WHAT TO WORK ON:
Where a record contains an image, leave the image out and print the rest exactly.

RECORD SET:
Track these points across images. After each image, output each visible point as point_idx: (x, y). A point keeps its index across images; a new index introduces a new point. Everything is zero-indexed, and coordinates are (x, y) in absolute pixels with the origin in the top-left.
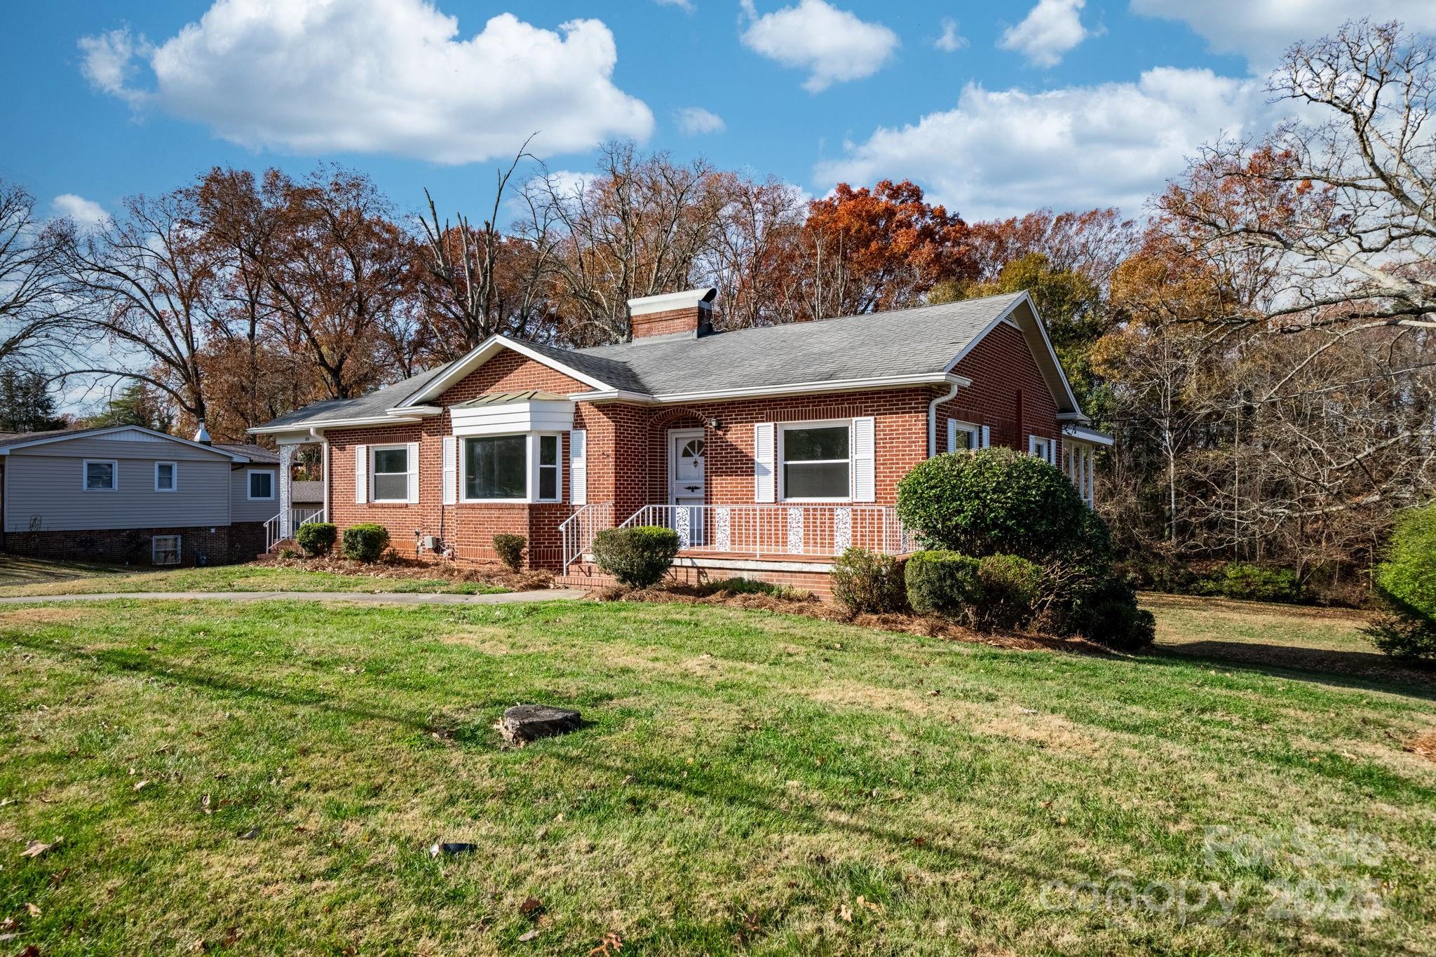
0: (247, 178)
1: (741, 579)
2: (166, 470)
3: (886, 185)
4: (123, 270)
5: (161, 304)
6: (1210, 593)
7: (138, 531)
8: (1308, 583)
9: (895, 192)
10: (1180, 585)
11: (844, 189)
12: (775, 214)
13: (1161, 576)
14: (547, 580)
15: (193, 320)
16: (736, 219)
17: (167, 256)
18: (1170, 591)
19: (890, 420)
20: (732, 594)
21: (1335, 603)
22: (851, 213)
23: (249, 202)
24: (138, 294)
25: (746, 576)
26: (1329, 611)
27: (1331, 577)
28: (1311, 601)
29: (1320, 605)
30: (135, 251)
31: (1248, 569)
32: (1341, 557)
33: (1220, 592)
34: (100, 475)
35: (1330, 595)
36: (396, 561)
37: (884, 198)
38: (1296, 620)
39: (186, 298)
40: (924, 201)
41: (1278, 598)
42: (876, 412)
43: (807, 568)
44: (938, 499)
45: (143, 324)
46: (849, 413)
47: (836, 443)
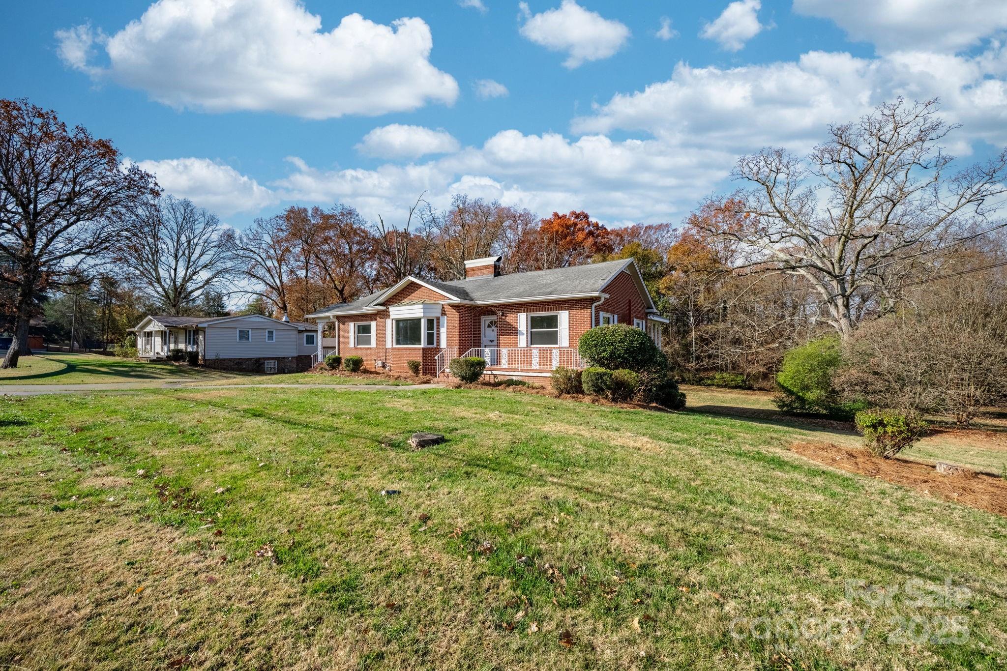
0: (305, 210)
1: (512, 380)
2: (271, 333)
3: (573, 213)
4: (254, 249)
5: (269, 263)
6: (709, 385)
7: (260, 358)
8: (749, 381)
9: (577, 216)
10: (697, 382)
11: (556, 215)
12: (526, 225)
13: (689, 378)
14: (430, 380)
15: (282, 270)
16: (510, 227)
17: (272, 243)
18: (693, 384)
19: (575, 312)
20: (508, 386)
21: (760, 389)
22: (559, 224)
23: (306, 221)
24: (260, 260)
25: (514, 378)
26: (758, 392)
27: (758, 378)
28: (750, 388)
29: (754, 390)
30: (259, 242)
31: (725, 375)
32: (763, 370)
33: (713, 385)
34: (244, 335)
35: (758, 385)
36: (366, 371)
37: (573, 218)
38: (744, 396)
39: (279, 261)
40: (590, 220)
41: (737, 387)
42: (570, 309)
43: (540, 375)
44: (596, 346)
45: (261, 272)
46: (558, 309)
47: (552, 322)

WRITTEN SOLUTION:
Track these points across images. After each image, output each visible point as point_idx: (x, y). A point keeps its index across images; a new index introduces a new point. Everything is zero-indexed, and coordinates are (x, y) in absolute pixels with the origin in the top-left.
0: (247, 178)
1: (741, 579)
2: (166, 470)
3: (886, 185)
4: (123, 270)
5: (161, 304)
6: (1210, 593)
7: (138, 531)
8: (1308, 583)
9: (895, 192)
10: (1180, 585)
11: (844, 189)
12: (775, 214)
13: (1161, 576)
14: (547, 580)
15: (193, 320)
16: (736, 219)
17: (167, 256)
18: (1170, 591)
19: (890, 420)
20: (732, 594)
21: (1335, 603)
22: (851, 213)
23: (249, 202)
24: (138, 294)
25: (746, 576)
26: (1329, 611)
27: (1331, 577)
28: (1311, 601)
29: (1320, 605)
30: (135, 251)
31: (1248, 569)
32: (1341, 557)
33: (1220, 592)
34: (100, 475)
35: (1330, 595)
36: (396, 561)
37: (884, 198)
38: (1296, 620)
39: (186, 298)
40: (924, 201)
41: (1278, 598)
42: (876, 412)
43: (807, 568)
44: (938, 499)
45: (143, 324)
46: (849, 413)
47: (836, 443)
0: (305, 210)
1: (512, 380)
2: (271, 333)
3: (573, 213)
4: (254, 249)
5: (269, 263)
6: (709, 385)
7: (260, 358)
8: (749, 381)
9: (577, 216)
10: (697, 382)
11: (556, 215)
12: (526, 225)
13: (689, 378)
14: (430, 380)
15: (282, 270)
16: (510, 227)
17: (272, 243)
18: (693, 384)
19: (575, 312)
20: (508, 386)
21: (760, 389)
22: (559, 224)
23: (306, 221)
24: (260, 260)
25: (514, 378)
26: (758, 392)
27: (758, 378)
28: (750, 388)
29: (754, 390)
30: (259, 242)
31: (725, 375)
32: (763, 370)
33: (713, 385)
34: (244, 335)
35: (758, 385)
36: (366, 371)
37: (573, 218)
38: (744, 396)
39: (279, 261)
40: (590, 220)
41: (737, 387)
42: (570, 309)
43: (540, 375)
44: (596, 346)
45: (261, 272)
46: (558, 309)
47: (552, 322)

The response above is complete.